There are 2 rooms on this floor and it seems that although each bedroom door has a lock there is another way to get between rooms. The wardrobe set in to the wall at the other end of the wall mirrors the one in the other room. Turns out they only have a piece of plywood between them and there is a hole in this. My victim is accusing the man who also lives on this floor of crawling between rooms and stealing the tv.
Interesting! As you cannot age a fingerprint it makes it much harder to know when a fingerprint was placed on any surface. So if these two guys were friends and have hung out in each other’s rooms at any point there could be a legitimate reason for the suspects’ prints to be in this room anyway. The job is never easy!
Obviously if the victims tv is in the suspects room then it’s a whole different ball game, but I have no legal reason to be in any other rooms of the house as they are technically all separate premises with different occupants.
The Situation Changes
As I’m working out what I’m going to ‘dust’ (and quite literally as this room is filthy) I notice a change in my victim. His mannerisms are telling me he could possibly be on drugs. The street itself is notorious for a reason; crack cocaine and heroin abuse. One moment he is calm and upset, the next he is shouting in a rage! Not the best situation for me to be in ! I don’t like coming here ‘single crewed’ and now I’m upstairs in a premises with a very agitated male. He had started out calm when I had arrived but was switching between this and a high state of agitation. This isn’t so good, I will need to try and keep him calm and do my job as best I can but as swiftly as I can for my own safety.
Someone Else Is Behind Another Door
I’ve almost finished and am beginning to pack up my kit. I’ve found a few fingerprints, I was always going to, this is Ident Heaven to a CSI. However, the situation was about to change drastically. I hadn’t given it much thought about who else would be in the house with us, it seemed people were either sleeping or out. The front door opens and someone starts coming up the stairs. This immediately makes my victim jump up agitatedly and he goes out in the corridor. What on earth is going on? Do I go outside too? I decide to wait, not sure if this was a mistake or in my best interest eventually.
Who Was It?
The ‘suspect’ has returned home, unaware the police have been called and my victim confronts him on the landing. But before he starts fighting with the suspect he locks the door to his room trapping me inside! Shit!! I’m now locked in a room on the first floor with no way out. And don’t even think that I’m climbing through the wardrobe hole in to the suspects room. That seems like a terrible idea too! There is pandemonium occurring on the landing. They are clearly having a fist fight. Part of me is pleased I'm not out there but obviously I am genuinely concerned I have been locked inside! What do I do?
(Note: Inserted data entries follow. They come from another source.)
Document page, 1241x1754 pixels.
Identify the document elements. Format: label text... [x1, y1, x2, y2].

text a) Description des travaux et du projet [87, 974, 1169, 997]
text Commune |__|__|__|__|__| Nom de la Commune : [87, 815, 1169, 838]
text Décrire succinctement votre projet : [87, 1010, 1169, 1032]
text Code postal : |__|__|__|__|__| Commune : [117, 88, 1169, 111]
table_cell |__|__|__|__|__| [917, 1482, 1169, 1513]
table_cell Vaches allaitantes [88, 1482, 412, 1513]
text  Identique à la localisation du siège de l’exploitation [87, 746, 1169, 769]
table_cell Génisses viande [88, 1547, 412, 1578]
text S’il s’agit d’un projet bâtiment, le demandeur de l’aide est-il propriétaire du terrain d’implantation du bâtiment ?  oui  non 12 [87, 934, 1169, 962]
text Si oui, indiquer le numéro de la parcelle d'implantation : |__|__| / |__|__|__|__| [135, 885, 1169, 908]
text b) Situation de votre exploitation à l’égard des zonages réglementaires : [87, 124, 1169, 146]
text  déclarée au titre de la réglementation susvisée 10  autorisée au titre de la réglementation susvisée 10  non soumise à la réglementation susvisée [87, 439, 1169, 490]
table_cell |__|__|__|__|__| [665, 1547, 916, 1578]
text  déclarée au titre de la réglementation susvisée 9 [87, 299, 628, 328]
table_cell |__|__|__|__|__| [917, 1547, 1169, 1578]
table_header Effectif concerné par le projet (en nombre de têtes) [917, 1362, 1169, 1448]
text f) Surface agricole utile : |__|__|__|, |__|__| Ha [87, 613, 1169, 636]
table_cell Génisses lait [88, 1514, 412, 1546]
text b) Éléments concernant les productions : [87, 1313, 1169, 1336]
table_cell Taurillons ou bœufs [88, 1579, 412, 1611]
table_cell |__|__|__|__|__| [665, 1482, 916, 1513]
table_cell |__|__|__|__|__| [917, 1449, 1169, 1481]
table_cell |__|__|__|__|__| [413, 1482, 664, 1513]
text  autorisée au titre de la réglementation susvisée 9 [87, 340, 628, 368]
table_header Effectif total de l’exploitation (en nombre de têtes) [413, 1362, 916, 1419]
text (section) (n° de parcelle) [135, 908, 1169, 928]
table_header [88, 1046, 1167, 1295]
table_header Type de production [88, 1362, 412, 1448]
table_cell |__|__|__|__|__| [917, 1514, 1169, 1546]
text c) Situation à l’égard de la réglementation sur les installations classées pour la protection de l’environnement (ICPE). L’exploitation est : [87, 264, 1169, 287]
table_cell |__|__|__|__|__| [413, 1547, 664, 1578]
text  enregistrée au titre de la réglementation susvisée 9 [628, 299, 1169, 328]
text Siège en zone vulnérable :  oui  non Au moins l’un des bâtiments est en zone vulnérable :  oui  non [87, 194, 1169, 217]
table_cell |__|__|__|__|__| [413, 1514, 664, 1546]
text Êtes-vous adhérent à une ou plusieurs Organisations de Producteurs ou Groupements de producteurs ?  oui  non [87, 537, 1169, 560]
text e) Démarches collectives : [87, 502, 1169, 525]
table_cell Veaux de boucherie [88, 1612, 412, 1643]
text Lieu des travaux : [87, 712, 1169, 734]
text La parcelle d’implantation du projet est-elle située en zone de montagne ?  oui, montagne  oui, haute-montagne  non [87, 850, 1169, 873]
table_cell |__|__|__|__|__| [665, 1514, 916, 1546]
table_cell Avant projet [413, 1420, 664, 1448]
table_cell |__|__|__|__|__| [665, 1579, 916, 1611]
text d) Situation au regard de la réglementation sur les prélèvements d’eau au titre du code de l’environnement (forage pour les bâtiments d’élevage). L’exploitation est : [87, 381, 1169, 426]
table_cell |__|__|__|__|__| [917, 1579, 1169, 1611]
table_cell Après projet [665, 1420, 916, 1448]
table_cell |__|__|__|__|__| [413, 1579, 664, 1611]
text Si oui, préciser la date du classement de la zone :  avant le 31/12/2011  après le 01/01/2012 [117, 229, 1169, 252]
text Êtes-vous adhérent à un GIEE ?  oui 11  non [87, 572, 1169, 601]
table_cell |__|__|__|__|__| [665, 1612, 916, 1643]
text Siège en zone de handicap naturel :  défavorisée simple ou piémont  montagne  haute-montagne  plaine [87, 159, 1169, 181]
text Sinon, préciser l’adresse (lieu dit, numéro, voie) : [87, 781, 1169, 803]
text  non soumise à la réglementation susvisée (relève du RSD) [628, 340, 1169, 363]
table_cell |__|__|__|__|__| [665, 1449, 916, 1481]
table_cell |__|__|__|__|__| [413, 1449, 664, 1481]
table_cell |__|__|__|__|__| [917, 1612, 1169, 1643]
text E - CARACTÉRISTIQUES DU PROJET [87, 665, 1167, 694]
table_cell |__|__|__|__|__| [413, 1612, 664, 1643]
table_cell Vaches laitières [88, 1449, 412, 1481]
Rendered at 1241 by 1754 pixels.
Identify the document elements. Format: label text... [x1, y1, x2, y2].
I have to do something no officer ever wants to do. I push the panic button on my radio and signal that not only am I locked in a room but that the suspect has come home and they are fighting. Violently by the sounds of it. So I guess I just sit and wait and hope helps comes before that door is opened!
We don’t like members of our ’family’ to be in trouble. Thankfully the house was so close I could hear my colleagues literally leaving the Police station with their sirens blaring. Coming to my rescue! Relieved but also a bit embarrassed I’d got myself in this situation there was nothing else to do but sit and wait.
What I didn’t think about when I pushed that button was what the reaction of the two guys on the landing would be. To sum it up they weren’t best impressed. But you can’t lock someone in a room can you!
Within minutes the cavalry had arrived and were coming up the stairs as the front door was left open. The fighting was broken up and the door was unlocked. My mate was standing there, took one look at me and smiling said “I knew it would be you!”
Needless to say I take far more notice of warning markers before I rush out! Little bit shaky and definitely a lesson learnt!